• [WHAT THE TASK REQUIRES]: Extract each line of the entries below that contains the word "przebaczenia". Letter case matters, so a match must have the same capitalization.

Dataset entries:
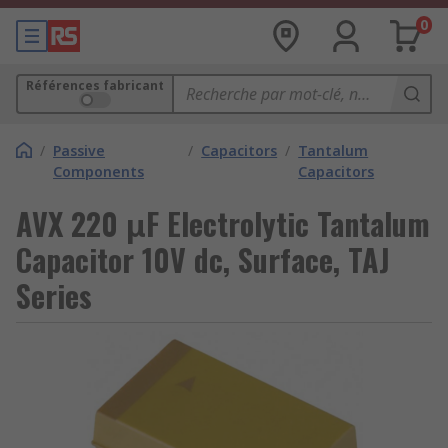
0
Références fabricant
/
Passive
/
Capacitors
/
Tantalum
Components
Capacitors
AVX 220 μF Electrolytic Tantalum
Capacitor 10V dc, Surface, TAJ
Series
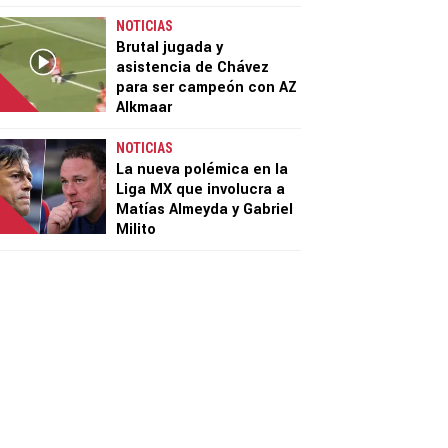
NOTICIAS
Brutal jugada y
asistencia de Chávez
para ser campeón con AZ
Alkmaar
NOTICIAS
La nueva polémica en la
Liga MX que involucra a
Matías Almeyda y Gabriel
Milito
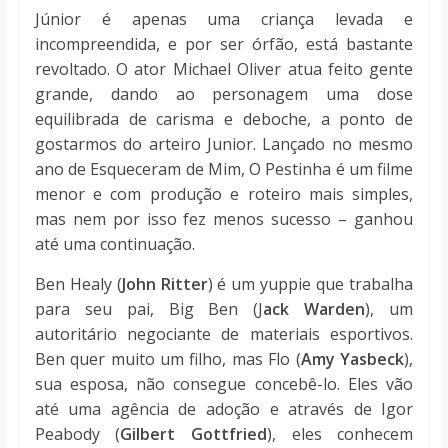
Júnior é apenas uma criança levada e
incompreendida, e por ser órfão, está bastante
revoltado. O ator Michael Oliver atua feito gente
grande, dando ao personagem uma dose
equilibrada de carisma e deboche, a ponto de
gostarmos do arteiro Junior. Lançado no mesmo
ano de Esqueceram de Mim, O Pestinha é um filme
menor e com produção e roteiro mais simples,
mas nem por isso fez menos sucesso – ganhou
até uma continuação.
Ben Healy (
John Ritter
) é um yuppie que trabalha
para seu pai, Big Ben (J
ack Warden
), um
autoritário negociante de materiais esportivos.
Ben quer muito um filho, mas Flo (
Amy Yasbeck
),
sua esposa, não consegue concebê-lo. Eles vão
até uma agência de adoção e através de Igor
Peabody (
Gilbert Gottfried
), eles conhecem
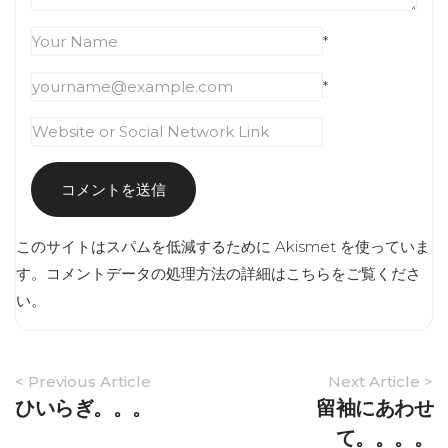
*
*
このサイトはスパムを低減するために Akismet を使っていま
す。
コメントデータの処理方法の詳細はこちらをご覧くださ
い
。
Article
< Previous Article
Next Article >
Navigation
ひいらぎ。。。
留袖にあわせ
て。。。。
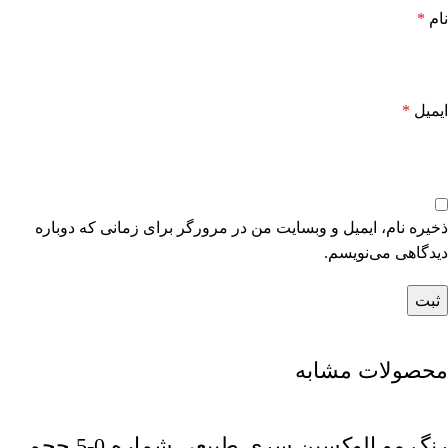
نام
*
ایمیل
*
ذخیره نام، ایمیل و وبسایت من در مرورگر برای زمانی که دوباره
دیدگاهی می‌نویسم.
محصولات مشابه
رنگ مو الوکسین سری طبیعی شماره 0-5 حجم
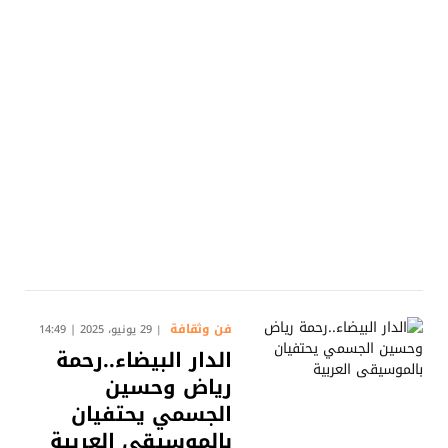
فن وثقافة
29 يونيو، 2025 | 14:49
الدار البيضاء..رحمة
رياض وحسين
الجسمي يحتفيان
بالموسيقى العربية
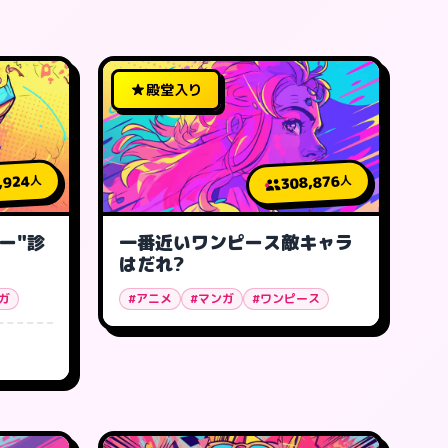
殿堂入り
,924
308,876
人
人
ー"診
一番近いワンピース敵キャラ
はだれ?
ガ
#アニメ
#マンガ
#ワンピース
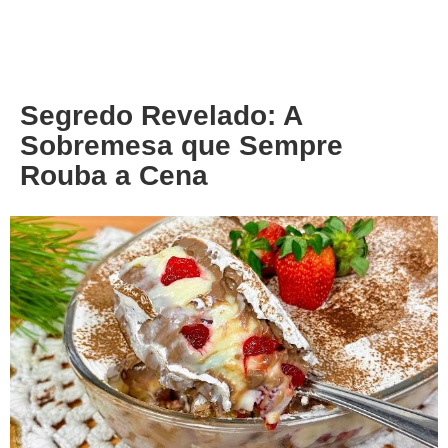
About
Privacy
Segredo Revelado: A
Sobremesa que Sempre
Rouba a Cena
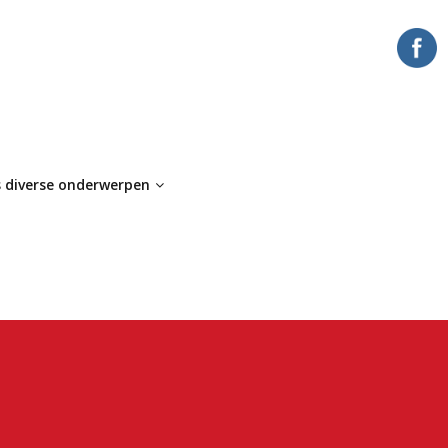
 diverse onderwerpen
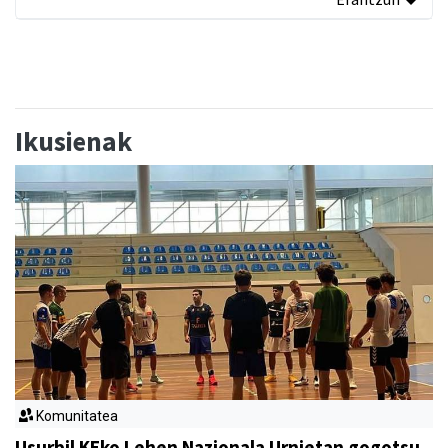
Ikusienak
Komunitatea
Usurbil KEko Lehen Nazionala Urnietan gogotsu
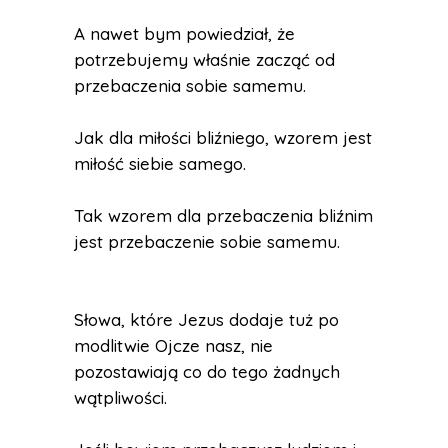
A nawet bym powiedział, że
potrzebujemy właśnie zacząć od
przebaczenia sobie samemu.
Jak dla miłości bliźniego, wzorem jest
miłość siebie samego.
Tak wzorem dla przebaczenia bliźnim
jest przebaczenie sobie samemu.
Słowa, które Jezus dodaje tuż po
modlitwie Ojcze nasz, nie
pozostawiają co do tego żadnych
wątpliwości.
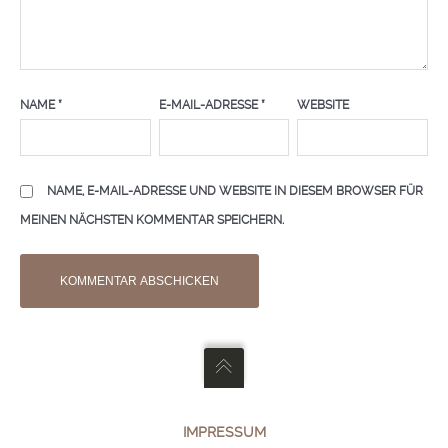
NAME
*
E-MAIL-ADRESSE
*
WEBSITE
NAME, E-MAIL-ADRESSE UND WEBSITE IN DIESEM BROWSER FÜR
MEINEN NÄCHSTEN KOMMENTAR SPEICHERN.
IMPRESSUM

• [ANSWER FOR THIS EXERCISE]:
przebaczenia sobie samemu.
Tak wzorem dla przebaczenia bliźnim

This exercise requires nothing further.